Susanna Moore - 2017 Nominee
Position: Program Manager
Organization: Public Health Institute
Master of Arts (M.A.) in Social Anthropology (2011) from Latin American School of Social Sciences (FLACSO), Buenos Aires, Argentina
Additional Degrees and Certifications:
American Express Leadership Academy, Thunderbird School of Global Management (Arizona State University, 2015);
Bachelor of Arts in Anthropology, Latin American Studies and Spanish (University of Wisconsin-Madison, 2004);
Graduate of Minnesota Studies in International Development (MSID) Program (Ecuador, 2002-2003);

Awards Received:
  • Award:
    Hilldale Undergraduate/Faculty Research Fellowship Award
    Awarding Organization:
    University of Wisconsin-Madison
    Date Awarded:
    April 1, 2004
A successful and passionate advocate for youth leadership in sexual and reproductive health and rights, she manages GOJoven International and co-chairs the Implementing Best Practices in Reproductive Health Consortium of WHO, USAID and UNFPA. – Esther Tahrir, Senior Program Director at Public Health Institute
Describe your contributions to and achievements in family planning.

Through CSOs in Argentina and the U.S., I’ve worked to help secure an enabling environment for FP access by women & girls across the Global South, particularly in Latin America & the Caribbean. I've supported over 50 women’s and SRHR organization’s to articulate joint advocacy around the CPD, CSW, UNGASS on HIV/AIDS, and MDG and SDG processes, achieving the inclusion of progressive language around FP access. I supported 6 youth-led NGOs across Mexico and Central America build their organizational capacity to train thousands of adolescents, hundreds of new youth leaders, and dozens of educators & service providers about youth-friendly FP services for those most in need. In partnership with WHO, I support 45 leading FP CSOs worldwide in coordinating exchange of best practices for scale-up.

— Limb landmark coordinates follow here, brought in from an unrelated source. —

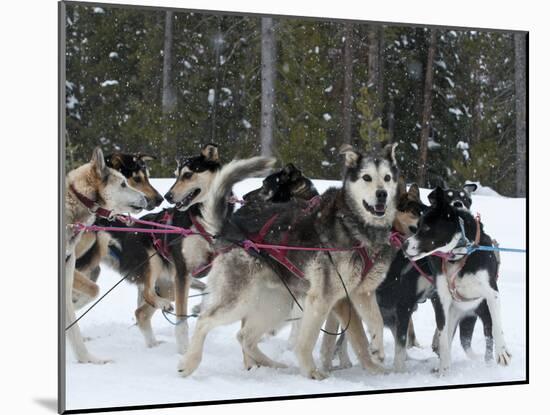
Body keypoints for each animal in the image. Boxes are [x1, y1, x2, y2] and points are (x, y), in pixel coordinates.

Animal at [402, 187, 512, 376]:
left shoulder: (492, 294)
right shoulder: (442, 299)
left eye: (426, 227)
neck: (459, 255)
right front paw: (443, 369)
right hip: (453, 314)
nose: (403, 245)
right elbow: (443, 338)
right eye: (417, 227)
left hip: (481, 312)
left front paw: (502, 352)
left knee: (487, 336)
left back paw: (489, 362)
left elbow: (497, 327)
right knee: (446, 337)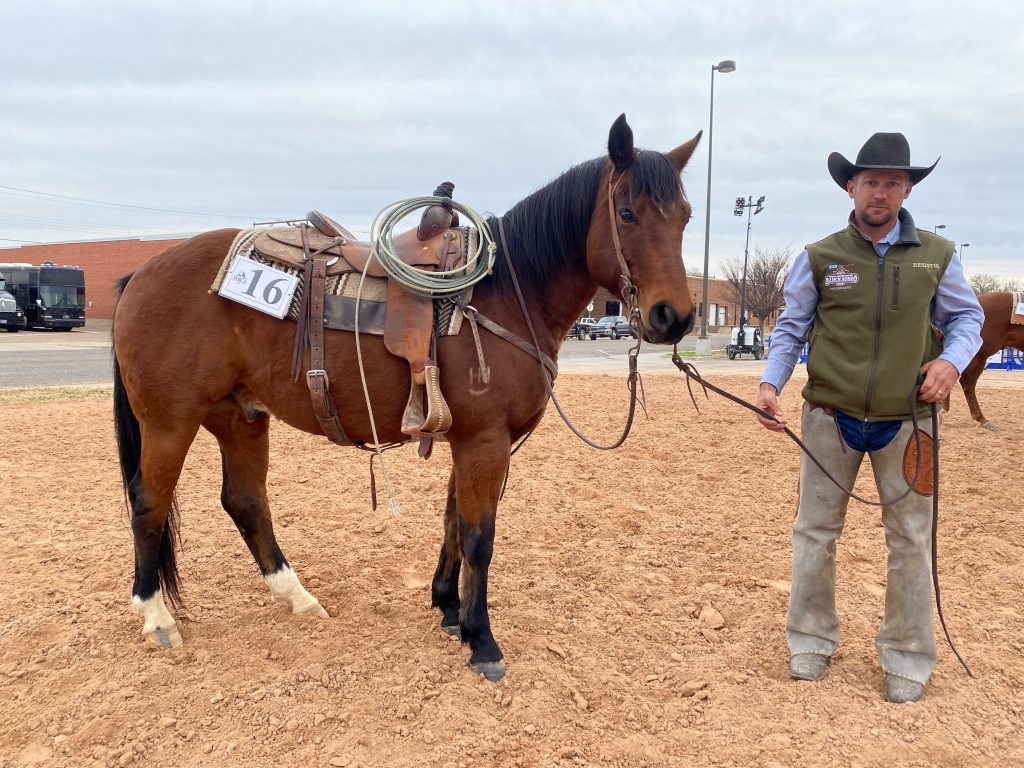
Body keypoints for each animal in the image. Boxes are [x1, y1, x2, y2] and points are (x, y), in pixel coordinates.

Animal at [112, 115, 701, 681]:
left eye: (687, 216)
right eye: (627, 213)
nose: (674, 316)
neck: (509, 296)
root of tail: (140, 274)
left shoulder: (470, 440)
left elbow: (453, 523)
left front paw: (448, 608)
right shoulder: (484, 441)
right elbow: (479, 536)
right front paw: (482, 641)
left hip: (241, 416)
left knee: (245, 501)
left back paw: (297, 597)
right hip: (170, 421)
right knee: (149, 503)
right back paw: (156, 616)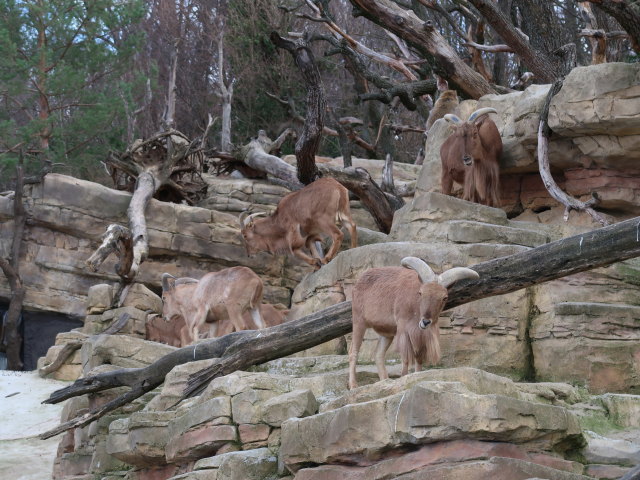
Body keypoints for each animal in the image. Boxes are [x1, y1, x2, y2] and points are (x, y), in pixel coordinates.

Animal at [348, 256, 478, 388]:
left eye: (444, 297)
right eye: (421, 292)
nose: (425, 322)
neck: (416, 306)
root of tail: (358, 282)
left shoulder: (420, 335)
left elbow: (418, 359)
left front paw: (416, 377)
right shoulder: (404, 330)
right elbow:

What sparked your passion for family planning?

Upon studying women’s & youth human rights issues across Latin America as a Anthropologist, I began to see one common denominator emerge. Reproductive empowerment is the key to realizing our dreams as youth and as women! Ever since, I’ve been working to build enabling environments in which women & girls are guaranteed the fundamental human right of accessing modern contraceptive methods, free of all forms of discrimination or coercion at the interpersonal, institutional and societal levels.

Give one or two examples of how you display leadership in your family planning work.:

My commitment to the mission & values of my work drives me to enthusiastically assume new challenges, no matter where in the FP/RH arena. This has given me the opportunity to promote FP from a myriad of angles, from grassroots capacity-building, organizational development and leadership training to international best practices knowledge management and policy advocacy. I never lose my focus on building the positive human relationships that make our community of advocates thrive and achieve.

If you are named a winner of 120 under 40, how will you use this new platform and the $1000 grant to advance your work? :

I will convene a strategy group with 10 young women FP leaders in Latin America, aiming to bring greater visibility to the impacts of FP access for the most marginalized communities of women & girls. We will showcase specific communities facing elevated FP need, in which our work as advocates is making a difference. By engaging high-level stakeholders as spokespeople for these communities, we will mobilize political will and crowdsource funding for new local, youth-led FP initiatives.